A 100‑acre site allows the Rays to build a destination, not just a stadium. It allows them to create a district that can host concerts, festivals, corporate events, and community gatherings. It allows them to generate revenue from real estate, not just baseball.

And most importantly, it allows them to build a franchise that can thrive for decades.

The Economics Behind the 100‑Acre Requirement

Sports economists and business analysts have noted that stadium villages are not just real estate projects — they are economic engines. They generate:

  • Sales tax revenue
  • Property tax revenue
  • Tourism spending
  • Job creation
  • Corporate relocation opportunities

Battery Atlanta alone has generated hundreds of millions in economic impact and has become a model studied by teams across the country.

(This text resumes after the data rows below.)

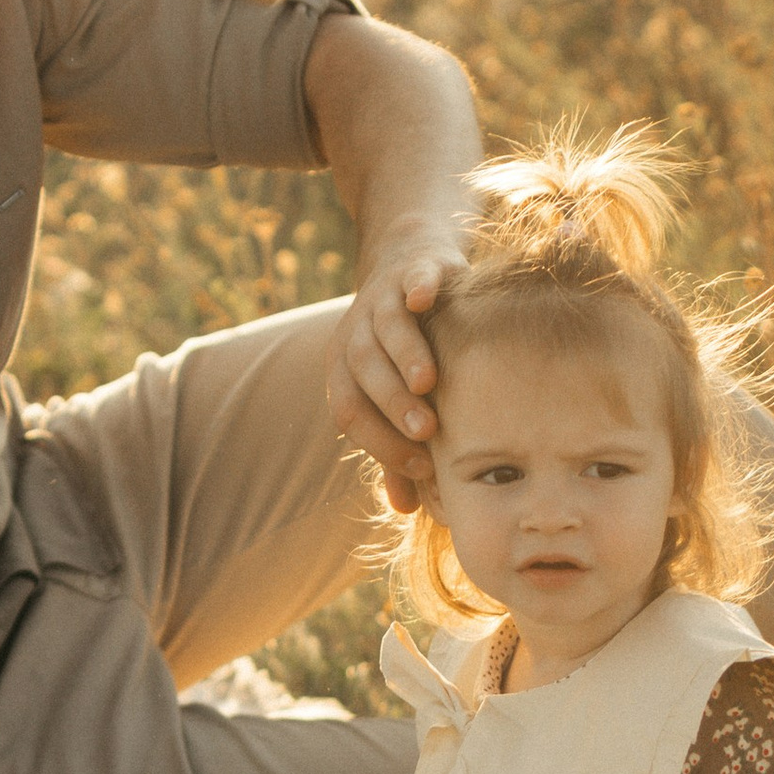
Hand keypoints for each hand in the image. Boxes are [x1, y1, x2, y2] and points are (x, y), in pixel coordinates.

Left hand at [324, 218, 471, 510]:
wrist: (411, 265)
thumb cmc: (410, 347)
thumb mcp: (400, 396)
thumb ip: (397, 446)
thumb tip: (404, 508)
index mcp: (345, 369)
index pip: (351, 410)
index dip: (382, 442)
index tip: (423, 467)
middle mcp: (357, 332)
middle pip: (364, 370)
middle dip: (393, 403)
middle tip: (426, 431)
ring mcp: (384, 297)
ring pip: (385, 327)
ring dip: (404, 354)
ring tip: (427, 382)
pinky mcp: (414, 269)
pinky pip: (412, 277)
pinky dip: (416, 286)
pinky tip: (424, 300)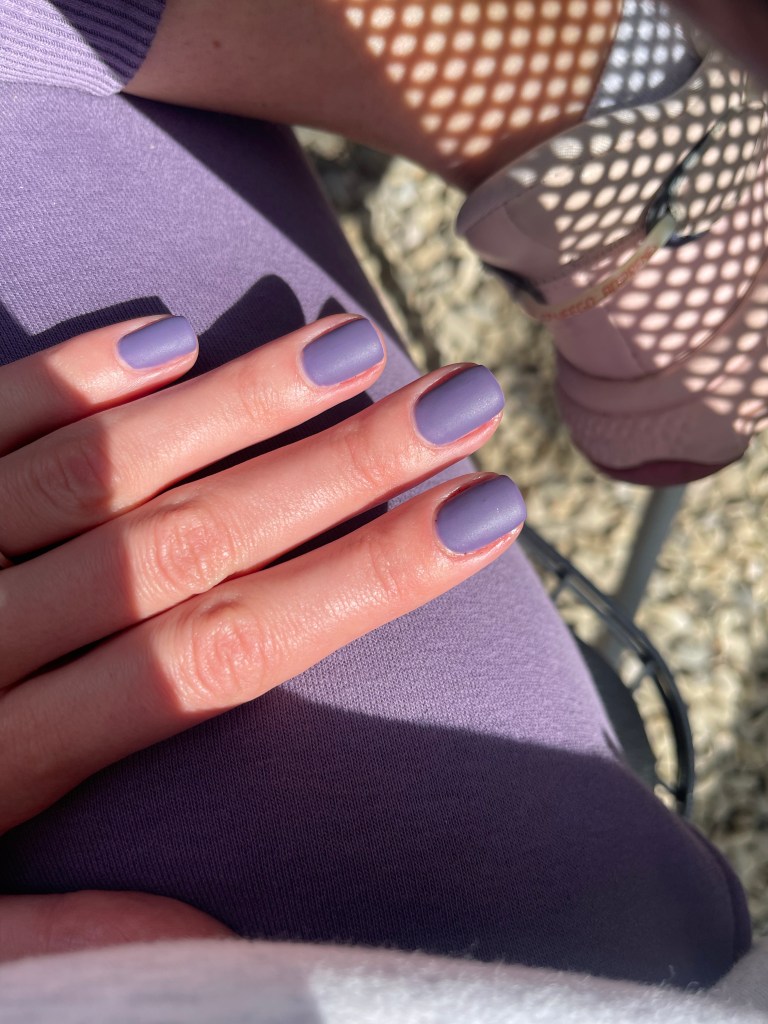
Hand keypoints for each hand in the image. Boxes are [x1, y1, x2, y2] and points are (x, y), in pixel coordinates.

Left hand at [0, 312, 524, 958]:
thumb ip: (51, 939)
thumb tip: (207, 927)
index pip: (218, 655)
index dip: (360, 585)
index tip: (478, 519)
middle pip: (189, 543)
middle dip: (341, 473)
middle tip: (460, 403)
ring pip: (101, 471)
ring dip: (236, 406)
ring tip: (356, 352)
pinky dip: (66, 379)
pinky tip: (166, 337)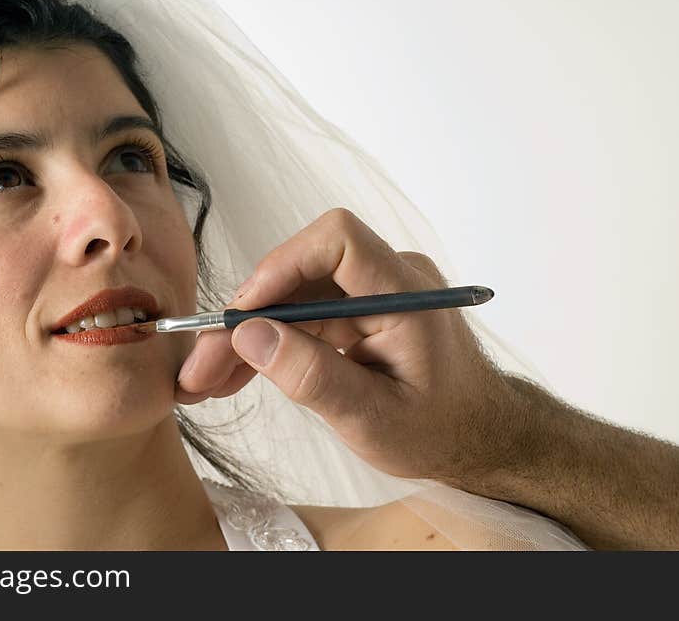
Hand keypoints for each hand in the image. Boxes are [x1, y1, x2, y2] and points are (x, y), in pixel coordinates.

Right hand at [174, 208, 517, 481]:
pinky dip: (270, 346)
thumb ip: (312, 376)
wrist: (478, 438)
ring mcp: (371, 294)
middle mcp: (387, 280)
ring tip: (205, 381)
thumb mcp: (373, 418)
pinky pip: (304, 318)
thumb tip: (246, 334)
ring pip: (292, 299)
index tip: (242, 312)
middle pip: (299, 276)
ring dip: (247, 337)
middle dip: (245, 319)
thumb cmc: (439, 431)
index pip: (338, 240)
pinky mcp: (358, 312)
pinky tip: (236, 375)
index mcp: (405, 295)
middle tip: (200, 368)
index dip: (282, 264)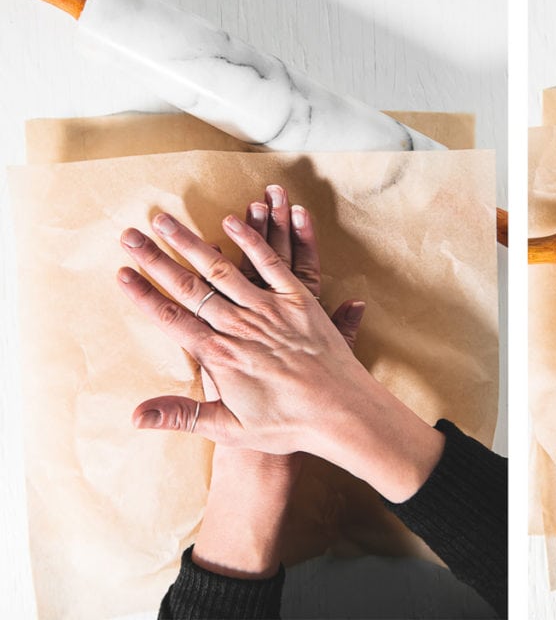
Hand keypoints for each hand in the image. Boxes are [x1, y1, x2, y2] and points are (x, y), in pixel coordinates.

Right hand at [117, 189, 442, 502]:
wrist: (340, 414)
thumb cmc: (287, 426)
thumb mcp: (230, 429)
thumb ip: (181, 416)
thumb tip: (134, 417)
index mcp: (220, 356)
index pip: (171, 319)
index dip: (144, 296)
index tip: (121, 272)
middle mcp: (241, 327)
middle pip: (190, 287)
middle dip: (156, 259)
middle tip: (131, 234)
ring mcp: (270, 310)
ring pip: (224, 269)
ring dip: (193, 242)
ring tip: (167, 220)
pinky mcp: (300, 301)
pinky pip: (273, 264)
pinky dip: (252, 241)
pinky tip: (232, 221)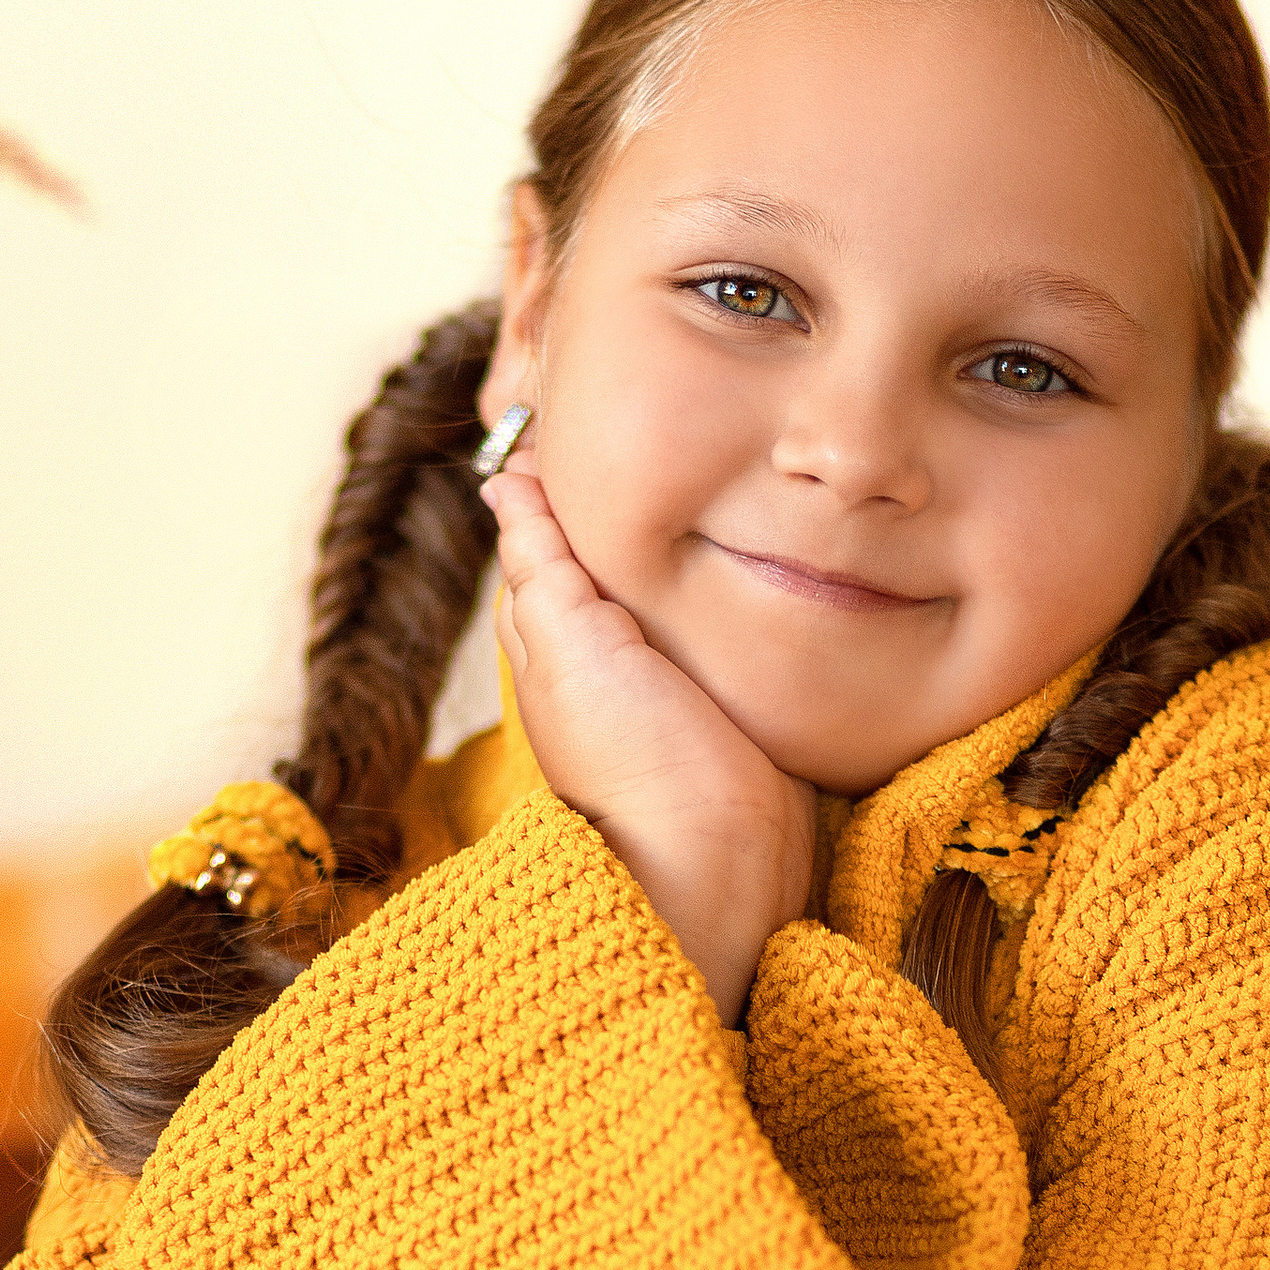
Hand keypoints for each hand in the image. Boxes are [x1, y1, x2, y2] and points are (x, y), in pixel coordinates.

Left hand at [482, 469, 816, 1024]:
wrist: (723, 861)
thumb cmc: (635, 762)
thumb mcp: (570, 646)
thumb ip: (541, 565)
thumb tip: (504, 483)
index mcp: (557, 639)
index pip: (549, 540)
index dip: (566, 480)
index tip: (590, 408)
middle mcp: (611, 659)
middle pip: (616, 558)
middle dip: (636, 500)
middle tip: (671, 415)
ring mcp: (677, 682)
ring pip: (676, 587)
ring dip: (695, 539)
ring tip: (725, 462)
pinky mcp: (737, 702)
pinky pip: (727, 626)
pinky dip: (736, 585)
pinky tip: (766, 546)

The Rays want to replicate that success. They want to build a district that attracts businesses, residents, and visitors. They want to create a place where people live, work, and play — not just watch baseball.

To do that, they need land. And 100 acres is the minimum required to build a true stadium village.

Conclusion: The Future of the Rays Depends on Land

The Tampa Bay Rays are at a crossroads. Their new ownership understands that the future of the franchise depends on more than a new ballpark — it depends on building a 100‑acre stadium village that can transform the team’s economic future.

The national trend is clear: downtown stadiums are out, and mixed‑use sports districts are in. The Rays want to join the ranks of franchises that have embraced this model and reaped the rewards.

To do that, they need space. They need vision. And they need a site that can support the next generation of sports development.

The Rays aren’t just looking for land — they’re looking for a future.